→ Work request: Only certain lines below are wanted: those starting at the line containing "X3712720Y1434693D01*" and ending at the line containing "X3839390Y1005586D01*", both included, each retyped exactly.

Top of Data for this task

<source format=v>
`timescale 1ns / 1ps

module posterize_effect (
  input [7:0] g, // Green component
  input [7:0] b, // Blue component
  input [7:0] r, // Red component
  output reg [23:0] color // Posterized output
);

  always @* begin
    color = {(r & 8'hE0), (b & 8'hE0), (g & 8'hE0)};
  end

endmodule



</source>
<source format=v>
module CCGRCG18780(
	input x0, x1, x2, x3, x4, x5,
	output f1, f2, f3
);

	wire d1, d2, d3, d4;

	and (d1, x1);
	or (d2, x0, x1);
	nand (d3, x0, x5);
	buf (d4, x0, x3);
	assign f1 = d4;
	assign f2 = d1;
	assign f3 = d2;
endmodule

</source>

Bottom of Data for this task
Top of Data for this task

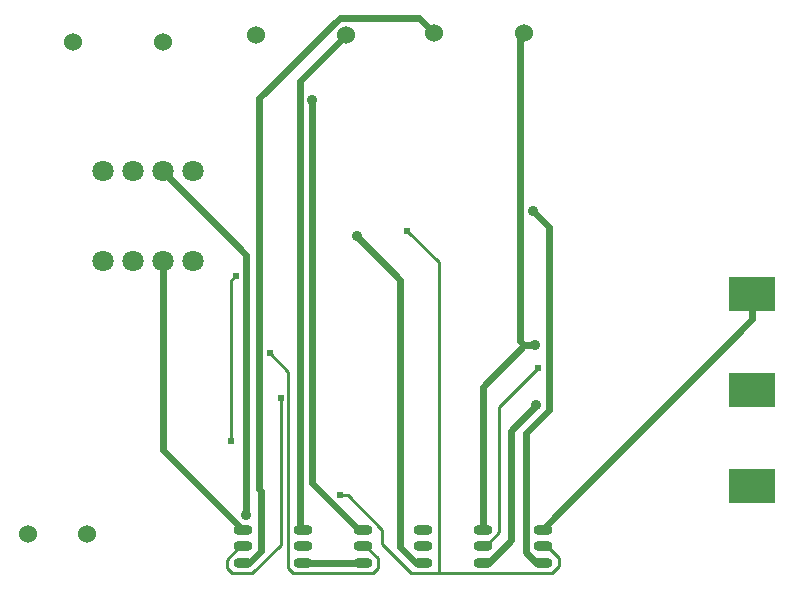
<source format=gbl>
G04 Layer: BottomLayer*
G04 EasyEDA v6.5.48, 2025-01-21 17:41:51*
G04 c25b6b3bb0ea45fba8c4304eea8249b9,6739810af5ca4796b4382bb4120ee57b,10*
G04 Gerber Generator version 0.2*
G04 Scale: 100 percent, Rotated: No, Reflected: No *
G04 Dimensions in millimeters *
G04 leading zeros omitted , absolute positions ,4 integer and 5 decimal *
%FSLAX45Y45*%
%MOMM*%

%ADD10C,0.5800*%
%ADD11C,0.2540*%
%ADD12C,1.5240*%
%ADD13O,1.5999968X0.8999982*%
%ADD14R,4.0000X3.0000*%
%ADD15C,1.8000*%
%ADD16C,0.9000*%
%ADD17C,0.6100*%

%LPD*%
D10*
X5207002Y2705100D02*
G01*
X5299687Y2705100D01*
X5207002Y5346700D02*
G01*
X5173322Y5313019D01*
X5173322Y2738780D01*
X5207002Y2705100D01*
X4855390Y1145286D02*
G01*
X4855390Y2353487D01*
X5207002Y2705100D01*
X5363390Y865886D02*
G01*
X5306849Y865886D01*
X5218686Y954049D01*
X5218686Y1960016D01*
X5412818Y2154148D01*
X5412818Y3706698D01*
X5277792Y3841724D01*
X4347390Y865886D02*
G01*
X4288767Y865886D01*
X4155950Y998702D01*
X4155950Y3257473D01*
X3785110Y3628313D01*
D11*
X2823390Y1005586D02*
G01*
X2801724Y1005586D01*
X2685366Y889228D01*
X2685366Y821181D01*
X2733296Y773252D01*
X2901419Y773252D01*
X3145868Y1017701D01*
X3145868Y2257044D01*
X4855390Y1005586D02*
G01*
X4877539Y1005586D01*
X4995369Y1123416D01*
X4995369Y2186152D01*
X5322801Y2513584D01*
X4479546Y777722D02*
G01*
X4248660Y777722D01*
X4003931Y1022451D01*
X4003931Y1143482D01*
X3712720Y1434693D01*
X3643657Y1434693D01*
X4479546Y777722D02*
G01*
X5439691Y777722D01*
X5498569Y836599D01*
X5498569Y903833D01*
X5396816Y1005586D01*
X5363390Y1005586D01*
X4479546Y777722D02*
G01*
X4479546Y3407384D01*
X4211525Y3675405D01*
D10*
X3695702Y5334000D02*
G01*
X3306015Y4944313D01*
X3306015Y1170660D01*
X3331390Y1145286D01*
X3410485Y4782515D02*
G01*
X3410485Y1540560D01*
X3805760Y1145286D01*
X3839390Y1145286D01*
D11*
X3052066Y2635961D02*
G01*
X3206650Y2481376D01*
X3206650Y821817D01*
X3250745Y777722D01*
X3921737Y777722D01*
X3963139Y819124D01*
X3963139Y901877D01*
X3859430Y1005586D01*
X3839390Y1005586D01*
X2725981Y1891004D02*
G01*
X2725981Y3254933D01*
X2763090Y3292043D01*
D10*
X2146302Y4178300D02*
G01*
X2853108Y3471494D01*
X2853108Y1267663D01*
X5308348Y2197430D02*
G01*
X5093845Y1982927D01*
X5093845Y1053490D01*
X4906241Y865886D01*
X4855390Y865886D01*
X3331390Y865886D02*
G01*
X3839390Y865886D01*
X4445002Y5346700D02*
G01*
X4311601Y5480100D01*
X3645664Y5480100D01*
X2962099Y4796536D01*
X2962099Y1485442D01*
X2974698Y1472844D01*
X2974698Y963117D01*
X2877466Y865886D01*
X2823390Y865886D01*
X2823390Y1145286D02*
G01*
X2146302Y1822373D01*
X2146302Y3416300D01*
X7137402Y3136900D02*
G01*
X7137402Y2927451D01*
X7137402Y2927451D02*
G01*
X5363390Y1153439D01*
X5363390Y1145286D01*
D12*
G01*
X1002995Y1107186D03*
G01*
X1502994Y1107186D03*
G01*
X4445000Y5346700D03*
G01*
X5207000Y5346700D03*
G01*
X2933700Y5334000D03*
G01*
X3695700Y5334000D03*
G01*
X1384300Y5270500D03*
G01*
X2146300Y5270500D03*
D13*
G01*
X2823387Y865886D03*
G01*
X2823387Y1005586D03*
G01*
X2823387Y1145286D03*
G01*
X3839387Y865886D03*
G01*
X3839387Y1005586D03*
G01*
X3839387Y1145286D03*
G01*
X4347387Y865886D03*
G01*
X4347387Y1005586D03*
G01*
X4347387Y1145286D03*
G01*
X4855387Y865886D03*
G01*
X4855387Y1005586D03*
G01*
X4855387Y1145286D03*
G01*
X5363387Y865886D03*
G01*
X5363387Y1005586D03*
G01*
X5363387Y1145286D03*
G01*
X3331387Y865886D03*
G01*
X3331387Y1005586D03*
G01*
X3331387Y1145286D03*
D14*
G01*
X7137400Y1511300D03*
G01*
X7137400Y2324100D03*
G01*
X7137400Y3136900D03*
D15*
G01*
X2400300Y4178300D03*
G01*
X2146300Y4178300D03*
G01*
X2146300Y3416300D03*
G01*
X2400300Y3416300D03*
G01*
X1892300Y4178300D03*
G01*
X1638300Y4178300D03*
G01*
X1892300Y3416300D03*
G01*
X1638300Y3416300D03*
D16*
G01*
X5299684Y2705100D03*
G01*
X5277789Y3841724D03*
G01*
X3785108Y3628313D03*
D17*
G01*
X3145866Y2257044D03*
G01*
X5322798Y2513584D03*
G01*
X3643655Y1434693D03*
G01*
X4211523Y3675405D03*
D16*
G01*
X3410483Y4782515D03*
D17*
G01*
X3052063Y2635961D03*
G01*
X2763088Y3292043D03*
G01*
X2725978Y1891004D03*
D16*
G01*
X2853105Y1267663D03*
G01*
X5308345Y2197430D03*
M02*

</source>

Bottom of Data for this task

→ Exercise solution:
X3712720Y1434693D01*
X3643657Y1434693D01*
X4479546Y777722D02*
G01*
X5439691Y777722D01*
X5498569Y836599D01*
X5498569Y903833D01*
X5396816Y1005586D01*
X5363390Y1005586D01*
X4479546Y777722D02*
G01*
X4479546Y3407384D01*
X4211525Y3675405D01*
D10*
X3695702Y5334000D02*
G01*
X3306015Y4944313D01*
X3306015Y1170660D01*
X3331390Y1145286D01*
X3410485Y4782515D02*
G01*
X3410485Y1540560D01*
X3805760Y1145286D01*
X3839390Y1145286D01*
D11*
X3052066Y2635961D02*
G01*
X3206650Y2481376D01*
X3206650Y821817D01*
X3250745Y777722D01*
X3921737Y777722D01*
X3963139Y819124D01*
X3963139Y901877D01*
X3859430Y1005586D01*
X3839390Y1005586D01*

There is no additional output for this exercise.